Chart comprehension data:
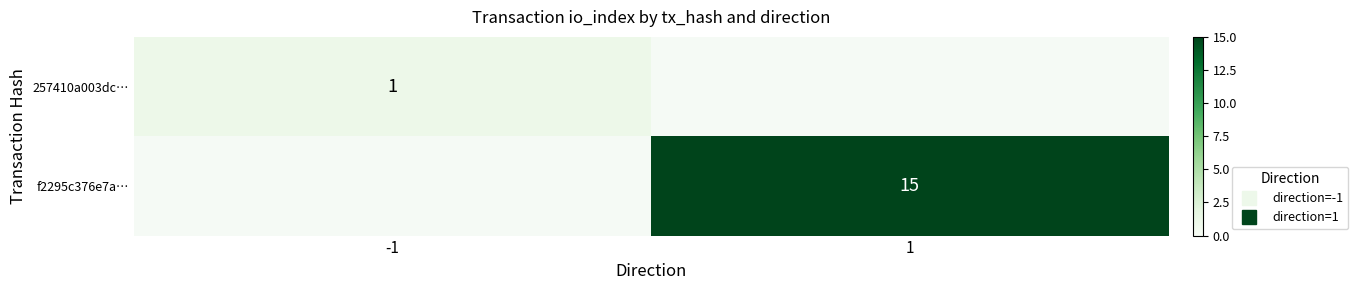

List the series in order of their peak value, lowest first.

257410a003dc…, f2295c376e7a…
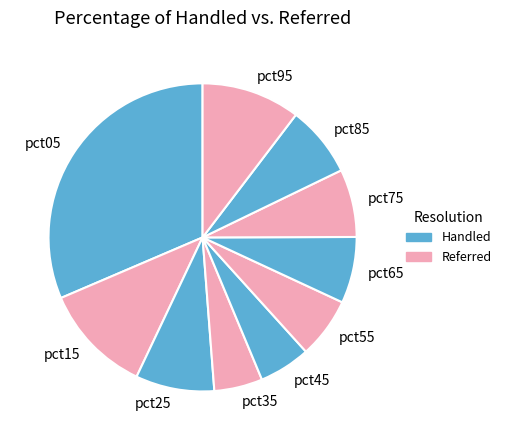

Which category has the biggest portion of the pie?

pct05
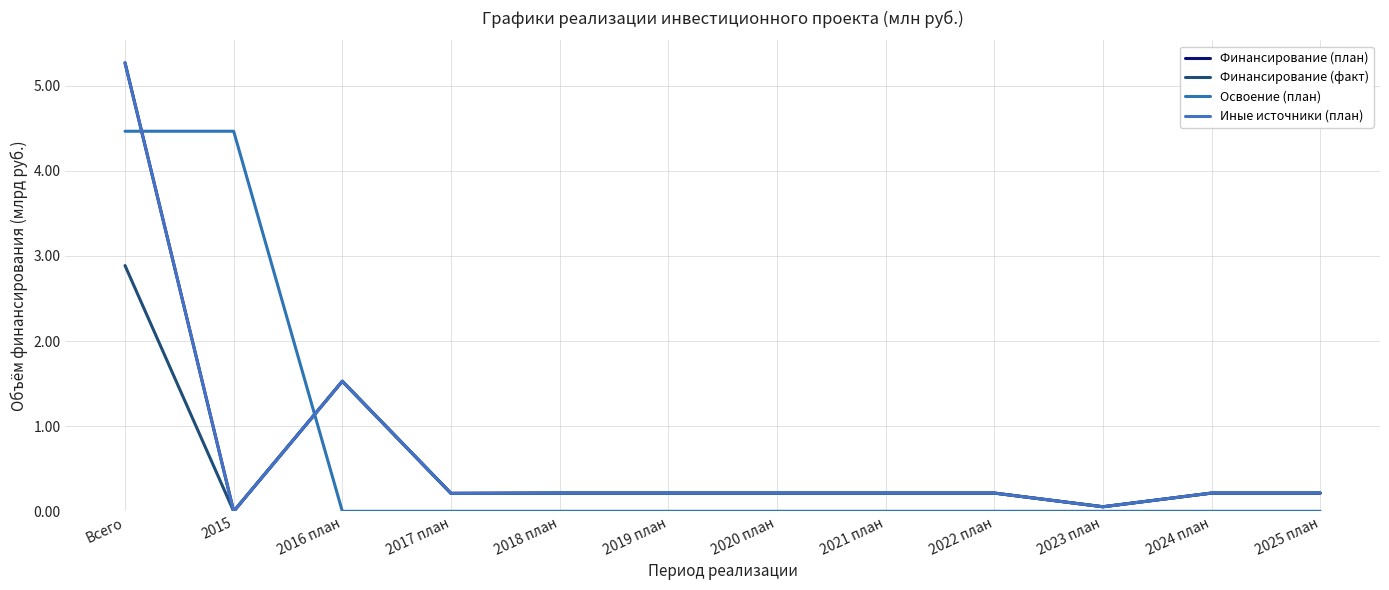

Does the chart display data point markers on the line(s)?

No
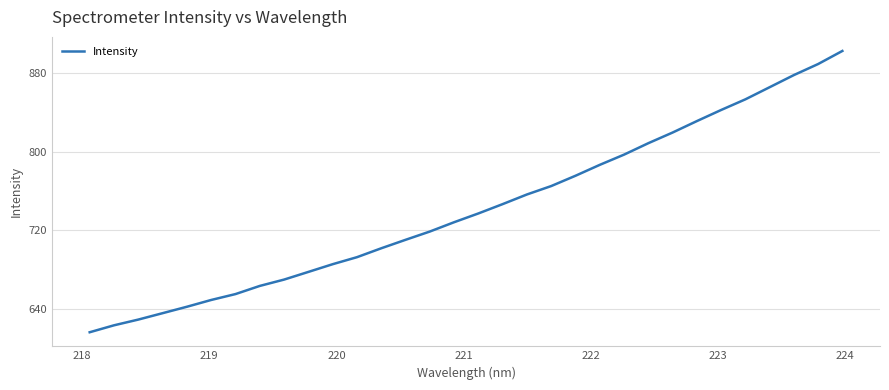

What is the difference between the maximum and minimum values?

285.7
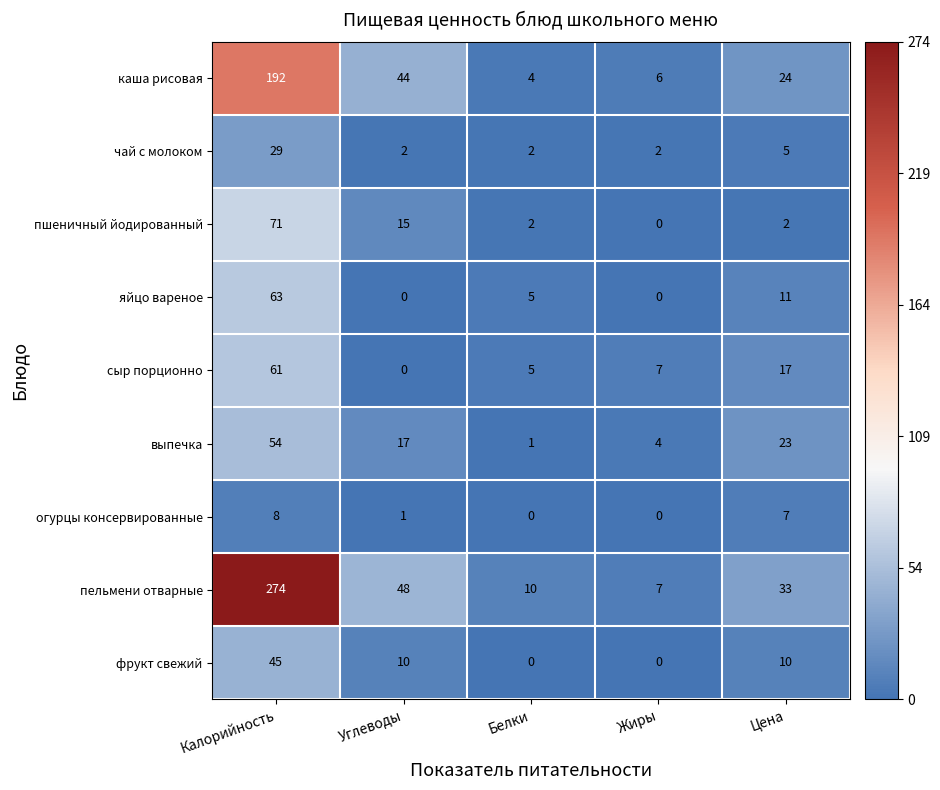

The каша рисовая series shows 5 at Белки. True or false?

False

Problem statement: Rewrite all the items above with every "series" changed to "data series" and everything else kept the same. Omit the pictures.

Answer box:
List the data series in order of their peak value, lowest first.

257410a003dc…, f2295c376e7a…

Which category has the biggest portion of the pie?

pct05

Does the chart display data point markers on the line(s)?

No

What is the difference between the maximum and minimum values?

285.7

The каша рисовая data series shows 5 at Белки. True or false?

False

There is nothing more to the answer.